テガソードの里で、コーヒーを美味しそうにすする様子。
時折見せる、どこか寂しそうな顔。
私を見つめる、黒々とした双眸。
そして、テガソード様の挙上で歌うあの声。
それらを見ている内に。
いつの間にか、そんなことできるはずも無くなってしまった。
そう思いながら、竜儀は自分を引きずるようにして歩いていた。自分の体に目を落とす。
ぼろぼろになった服はそこら中が赤黒く染まっていたが、特に腹部の辺りは色水にでも漬けたかのようになっていた。そうではない事は、鉄のような濃い香りで十分に分かる。
そろそろまずいな、とぼんやりする頭で他人事のように思った。
だが、今は他人事でもいいと思える。そうでもしないと、この背中に預けられている命は救えない。そう思い直すと、また背中の生暖かさを感じた。
自分の事、それより、今はこいつの事だ。自分の背中に止めどなくしみ込んでくる鮮血が、こいつ___百夜の状態を物語っている。
「竜儀」
前を真っ直ぐ見た状態で、努めて冷静に聞こえるように言葉を返す。
「なんだ」
「今の内に指輪、奪ったらいいんじゃないの?」
「・・・は?」
思わず眉根が寄るのが自分でも分かった。
なにを言っているのだろう、こいつは。
竜儀の心中を知ってか知らずか、いつも通りのような声で陸王は続ける。
「僕はもう動けない。今指輪を奪っても僕は抵抗しない__いや、できない。それでそのまま僕を置いていけばいい話だよね」
竜儀は息をはいた。それはもう、今できる限り思いっきり。
こいつは何も分かっていない。ああ、本当に分かっていないのだ。
「___お前は馬鹿なのか?今更にも、ほどがある、」
流石に指輪の副作用があっても、重傷を負っている状態で成人男性一人を背負って移動するのは厳しい。竜儀は一度言葉を切って息を整える。

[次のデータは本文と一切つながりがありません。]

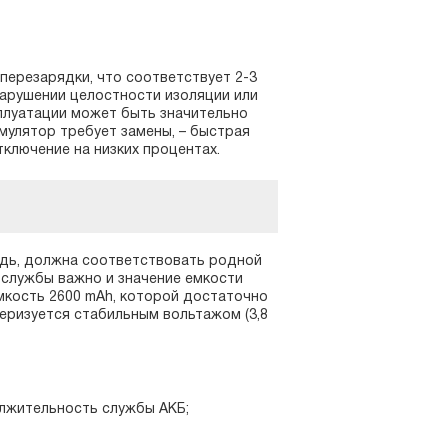
перезарядки, что соответствует 2-3
 нарушении целостности изоляции или
плуатации может быть значительно
умулятор требует замены, – быстрая
тключение на низких процентах.
едь, должна соответствовать родной
 службы важно и значение емкости
емкость 2600 mAh, которой достаточно
теризуется стабильным вольтажом (3,8
олжительность службы АКБ;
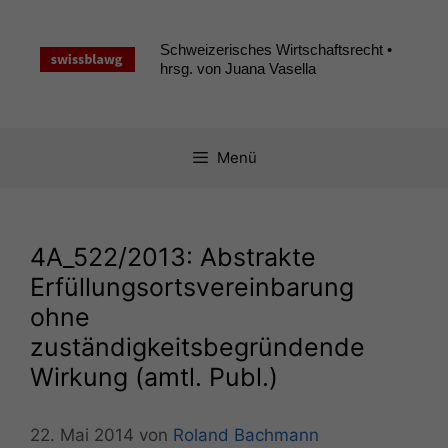
Zum
Inhalt
Schweizerisches Wirtschaftsrecht •
springen
hrsg. von Juana Vasella
Menü
4A_522
/2013: Abstrakte
Erfüllungsortsvereinbarung
ohne
zuständigkeitsbegründende
Wirkung (amtl. Publ.)
22. Mai 2014
von
Roland Bachmann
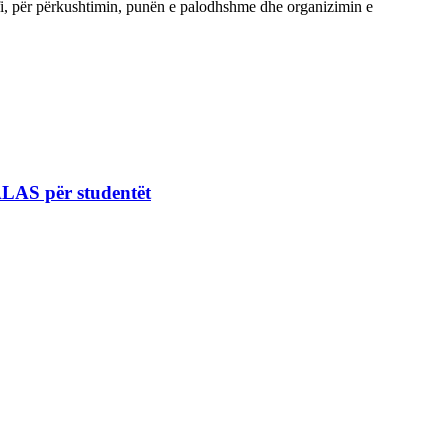
i, për përkushtimin, punën e palodhshme dhe organizimin e
ALAS për studentët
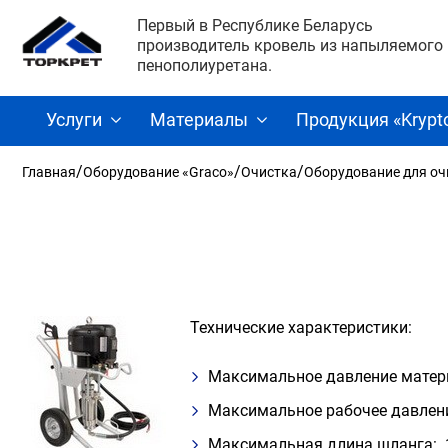
Первый в Республике Беларусь
производитель кровель из напыляемого
пенополиуретана.
Услуги
Материалы
Продукция «Krypt
/
/
/
Главная
Оборудование «Graco»
Очистка
Оборудование для оч
Технические характеристики:
Максимальное давление матер
Максимальное рабочее давлени
Максимальная длина шланга: 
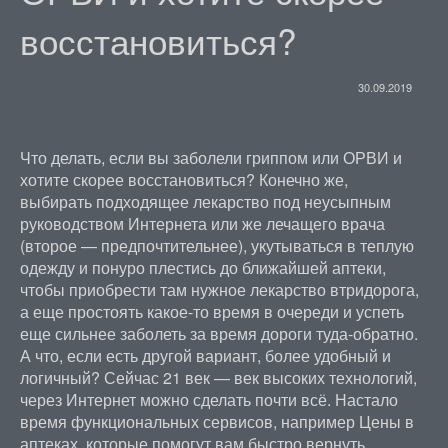
восстановиться?
30.09.2019
Что делать, если вы заболели гриппом или ОРВИ и
хотите скорее восстановиться? Конечно же,
выбирать подходящее лекарство под неусыпным
руководством Интернета или же лечащего врача
(второе — предпочтительнее), укутываться в теплую
одежду и понуро плестись до ближайшей аптеки,
чтобы приобрести там нужное лекарство втридорога,
а еще простоять какое-то время в очереди и успеть
еще сильнее заболеть за время дороги туда-обратно.
А что, если есть другой вариант, более удобный и
логичный? Сейчас 21 век — век высоких технологий,
через Интернет можно сделать почти всё. Настало
время функциональных сервисов, например Цены в
аптеках, которые помогут вам быстро вернуть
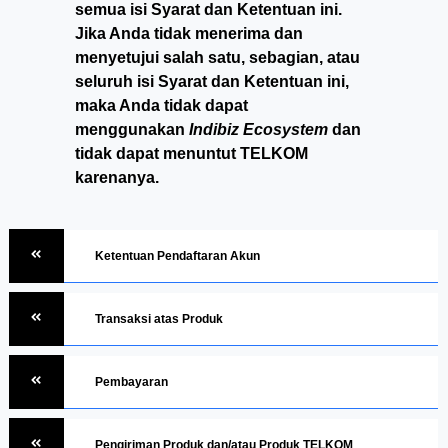
semua isi Syarat dan Ketentuan ini.
Jika Anda tidak menerima dan
menyetujui salah satu, sebagian, atau
seluruh isi Syarat dan Ketentuan ini,
maka Anda tidak dapat
menggunakan
Indibiz Ecosystem
dan
tidak dapat menuntut TELKOM
karenanya.
Ketentuan Pendaftaran Akun
Transaksi atas Produk
Pembayaran
Pengiriman Produk dan/atau Produk TELKOM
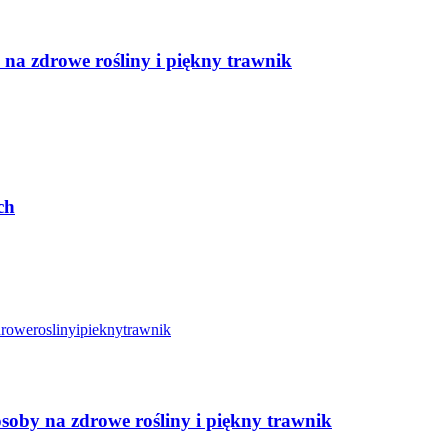
na zdrowe rośliny i piękny trawnik
ch
soby na zdrowe rośliny i piękny trawnik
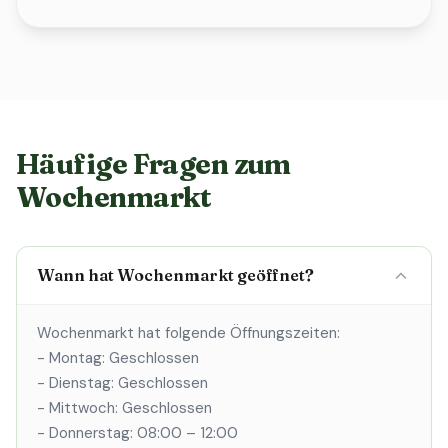
Häufige Fragen zum
Wochenmarkt
Wann hat Wochenmarkt geöffnet?
Wochenmarkt hat folgende Öffnungszeiten:
- Montag: Geschlossen
- Dienstag: Geschlossen
- Mittwoch: Geschlossen
- Donnerstag: 08:00 – 12:00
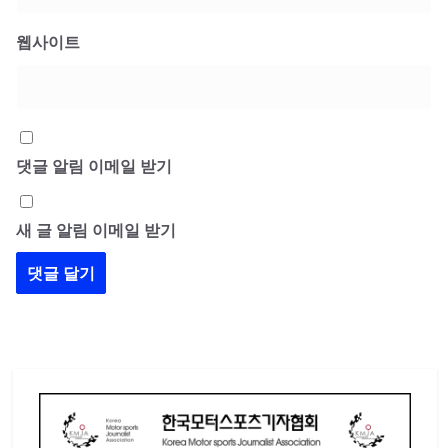
웹사이트
댓글 알림 이메일 받기
새 글 알림 이메일 받기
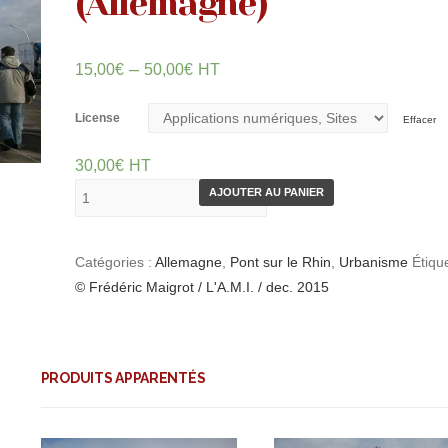
(Allemagne)
–
15,00
€
50,00
€
HT
License
Effacer
30,00
€
HT
AJOUTER AU PANIER
Catégories :
Allemagne
,
Pont sur le Rhin
,
Urbanisme
Étique
© Frédéric Maigrot / L'A.M.I. / dec. 2015
PRODUITS APPARENTÉS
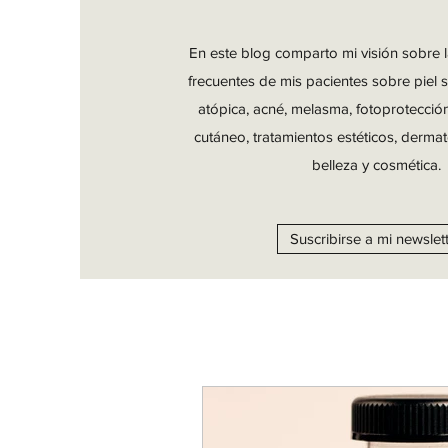
En este blog comparto mi visión sobre 
frecuentes de mis pacientes sobre piel s
atópica, acné, melasma, fotoprotecció
cutáneo, tratamientos estéticos, dermat
belleza y cosmética.
Suscribirse a mi newslet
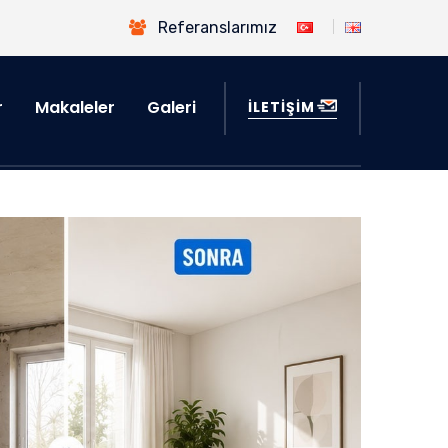
Referanslarımız
r
Makaleler
Galeri
İLETİŞİM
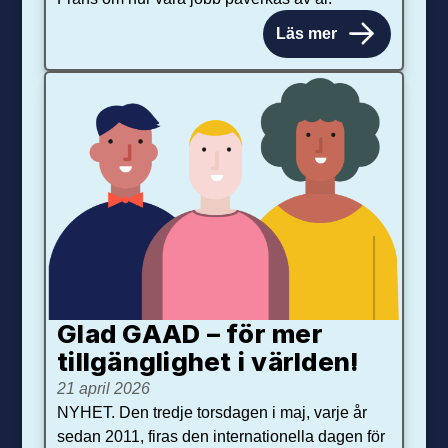
Läs mer
Glad GAAD – för mer
tillgänglighet i världen!
21 april 2026
NYHET. Den tredje torsdagen i maj, varje år
sedan 2011, firas den internationella dagen för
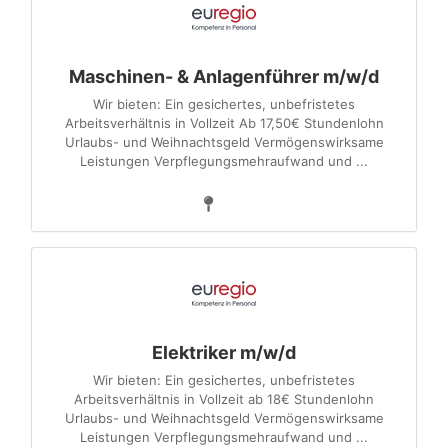
Maschinen- & Anlagenführer m/w/d
Wir bieten: Ein gesichertes, unbefristetes
Arbeitsverhältnis in Vollzeit Ab 17,50€ Stundenlohn
Urlaubs- und Weihnachtsgeld Vermögenswirksame
Leistungen Verpflegungsmehraufwand und ...
Elektriker m/w/d
Wir bieten: Ein gesichertes, unbefristetes
Arbeitsverhältnis in Vollzeit ab 18€ Stundenlohn
Urlaubs- und Weihnachtsgeld Vermögenswirksame
Leistungen Verpflegungsmehraufwand und ...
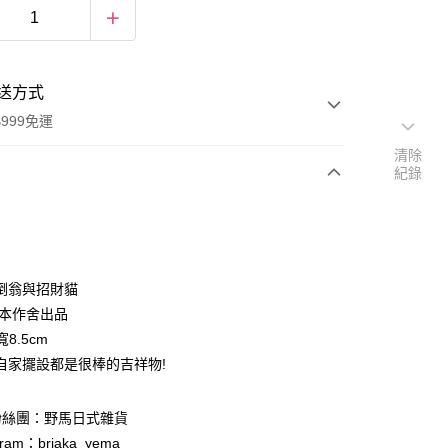
送方式
999免運
清除
紀錄
次付款
期付款
0 利率 每期
NT$156
21家銀行
倒翁與招財貓
庫商業銀行
第一商業銀行
日本作舍出品
付款
業銀行
彰化商業銀行
寬8.5cm
業儲蓄銀行
台北富邦商業銀行
自家擺設都是很棒的吉祥物!
華商業銀行
兆豐國際商業銀行
小企業銀行
台中商業銀行
台灣）商業銀行
華泰商業銀行
粉絲團：野馬日式雜貨
業銀行
遠東國際商業銀行
ram：brjaka_yema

「命が懸かっているという時に指輪を奪う?不正不公にも程があるだろう。指輪は、正々堂々戦って奪うものだ」
陸王の表情は見えない。
「でも置いていけばいいよね、無理をしてまで僕を助けるメリットはないはずだ」
陸王はやや早口かつ、険しい声でそんな事を言う。
竜儀は思わずもう一度ため息をついた。陸王は自己評価が少々低いところがある。本当はこんなこというつもりは無かったのだが、仕方があるまい。
「助けるメリット・・・そんなものは関係ない、___死んでほしくないから助けたいんだよ」
少しだけ、沈黙が流れる。
掠れた声で、陸王が返す。
「___僕だって、君に死んでほしくないから」
ああ、そういうことか。そうだったのか。
そろそろ意識が飛びそうになってきた。このまま帰れないかもしれない、そんな弱音が頭をよぎる。それを打ち消すように、陸王の足を支える腕に力を込め、目の前を睨む。
「百夜」
「・・・なに?」
「絶対、帰るぞ」
うん、と耳元で微かだが揺るぎない声が聞こえた。
同盟に頭を狂わされている人間の、またしても10000%幻覚妄想小説でした。